Task prompt: Each line of the data should be duplicated precisely.
[Recorded information — start]
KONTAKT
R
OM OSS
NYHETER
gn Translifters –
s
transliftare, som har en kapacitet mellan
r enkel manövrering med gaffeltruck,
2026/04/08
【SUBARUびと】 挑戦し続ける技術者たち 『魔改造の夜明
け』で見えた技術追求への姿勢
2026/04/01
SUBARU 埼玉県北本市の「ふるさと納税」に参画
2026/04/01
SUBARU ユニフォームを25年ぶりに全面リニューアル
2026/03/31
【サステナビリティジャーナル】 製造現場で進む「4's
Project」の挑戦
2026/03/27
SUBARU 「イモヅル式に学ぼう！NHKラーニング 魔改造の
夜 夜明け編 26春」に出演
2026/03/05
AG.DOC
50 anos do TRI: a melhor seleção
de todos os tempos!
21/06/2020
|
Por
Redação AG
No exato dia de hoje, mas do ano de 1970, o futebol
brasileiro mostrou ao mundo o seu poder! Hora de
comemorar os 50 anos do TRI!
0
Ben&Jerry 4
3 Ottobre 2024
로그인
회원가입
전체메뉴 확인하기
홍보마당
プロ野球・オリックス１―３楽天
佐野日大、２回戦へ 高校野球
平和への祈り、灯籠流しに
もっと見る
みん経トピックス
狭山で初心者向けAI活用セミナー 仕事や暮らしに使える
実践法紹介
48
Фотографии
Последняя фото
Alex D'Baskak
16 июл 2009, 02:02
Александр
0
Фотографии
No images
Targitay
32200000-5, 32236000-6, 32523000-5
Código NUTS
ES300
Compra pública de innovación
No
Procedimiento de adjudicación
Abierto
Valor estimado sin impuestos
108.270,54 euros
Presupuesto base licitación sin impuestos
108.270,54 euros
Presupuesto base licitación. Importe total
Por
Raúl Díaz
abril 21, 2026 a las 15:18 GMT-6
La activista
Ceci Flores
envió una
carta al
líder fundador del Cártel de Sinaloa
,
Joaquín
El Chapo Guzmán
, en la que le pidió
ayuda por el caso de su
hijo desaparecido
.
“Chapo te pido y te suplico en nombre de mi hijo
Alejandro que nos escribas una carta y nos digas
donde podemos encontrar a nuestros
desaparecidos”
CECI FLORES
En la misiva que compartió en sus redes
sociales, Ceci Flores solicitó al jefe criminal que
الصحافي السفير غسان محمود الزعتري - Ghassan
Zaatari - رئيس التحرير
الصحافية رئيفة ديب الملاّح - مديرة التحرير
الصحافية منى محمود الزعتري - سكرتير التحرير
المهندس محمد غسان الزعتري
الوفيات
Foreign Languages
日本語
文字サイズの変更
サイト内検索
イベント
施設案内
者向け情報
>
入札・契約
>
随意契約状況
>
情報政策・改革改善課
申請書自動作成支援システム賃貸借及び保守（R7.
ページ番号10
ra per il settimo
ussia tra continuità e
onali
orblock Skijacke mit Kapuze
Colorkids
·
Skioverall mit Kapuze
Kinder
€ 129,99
[Recorded information — finish]
Written response:
KONTAKT
R
OM OSS
NYHETER
gn Translifters –
s
transliftare, som har en kapacitet mellan
r enkel manövrering med gaffeltruck,
2026/04/08
【SUBARUびと】 挑戦し続ける技術者たち 『魔改造の夜明
け』で見えた技術追求への姿勢
2026/04/01
SUBARU 埼玉県北本市の「ふるさと納税」に参画
2026/04/01
SUBARU ユニフォームを25年ぶりに全面リニューアル
2026/03/31
【サステナビリティジャーナル】 製造現場で進む「4's
Project」の挑戦
2026/03/27
SUBARU 「イモヅル式に学ぼう！NHKラーニング 魔改造の
夜 夜明け編 26春」に出演
2026/03/05
AG.DOC
50 anos do TRI: a melhor seleção
de todos os tempos!
21/06/2020
|
Por
Redação AG
No exato dia de hoje, mas do ano de 1970, o futebol
brasileiro mostrou ao mundo o seu poder! Hora de
comemorar os 50 anos do TRI!
0
Ben&Jerry 4
3 Ottobre 2024
로그인
회원가입
전체메뉴 확인하기
홍보마당
プロ野球・オリックス１―３楽天
佐野日大、２回戦へ 高校野球
平和への祈り、灯籠流しに
もっと見る
みん経トピックス
狭山で初心者向けAI活用セミナー 仕事や暮らしに使える
実践法紹介
48
Фотографии
Последняя фото
Alex D'Baskak
16 июл 2009, 02:02
Александр
0
Фотографии
No images
Targitay
32200000-5, 32236000-6, 32523000-5
Código NUTS
ES300
Compra pública de innovación
No
Procedimiento de adjudicación
Abierto
Valor estimado sin impuestos
108.270,54 euros
Presupuesto base licitación sin impuestos
108.270,54 euros
Presupuesto base licitación. Importe total
Por
Raúl Díaz
abril 21, 2026 a las 15:18 GMT-6
La activista
Ceci Flores
envió una
carta al
líder fundador del Cártel de Sinaloa
,
Joaquín
El Chapo Guzmán
, en la que le pidió
ayuda por el caso de su
hijo desaparecido
.
“Chapo te pido y te suplico en nombre de mi hijo
Alejandro que nos escribas una carta y nos digas
donde podemos encontrar a nuestros
desaparecidos”
CECI FLORES
En la misiva que compartió en sus redes
sociales, Ceci Flores solicitó al jefe criminal que
الصحافي السفير غسان محمود الزعتري - Ghassan
Zaatari - رئيس التحرير
الصحافية رئيفة ديب الملاّح - مديرة التحرير
الصحافية منى محمود الزعتري - سكرتير التحرير
المهندس محمد غسان الزعتري
الوفيات
Foreign Languages
日本語
文字サイズの変更
サイト内検索
イベント
施設案内
者向け情報
>
入札・契約
>
随意契約状況
>
情報政策・改革改善課
申請書自動作成支援システム賃貸借及び保守（R7.
ページ番号10
ra per il settimo
ussia tra continuità e
onali
orblock Skijacke mit Kapuze
Colorkids
·
Skioverall mit Kapuze
Kinder
€ 129,99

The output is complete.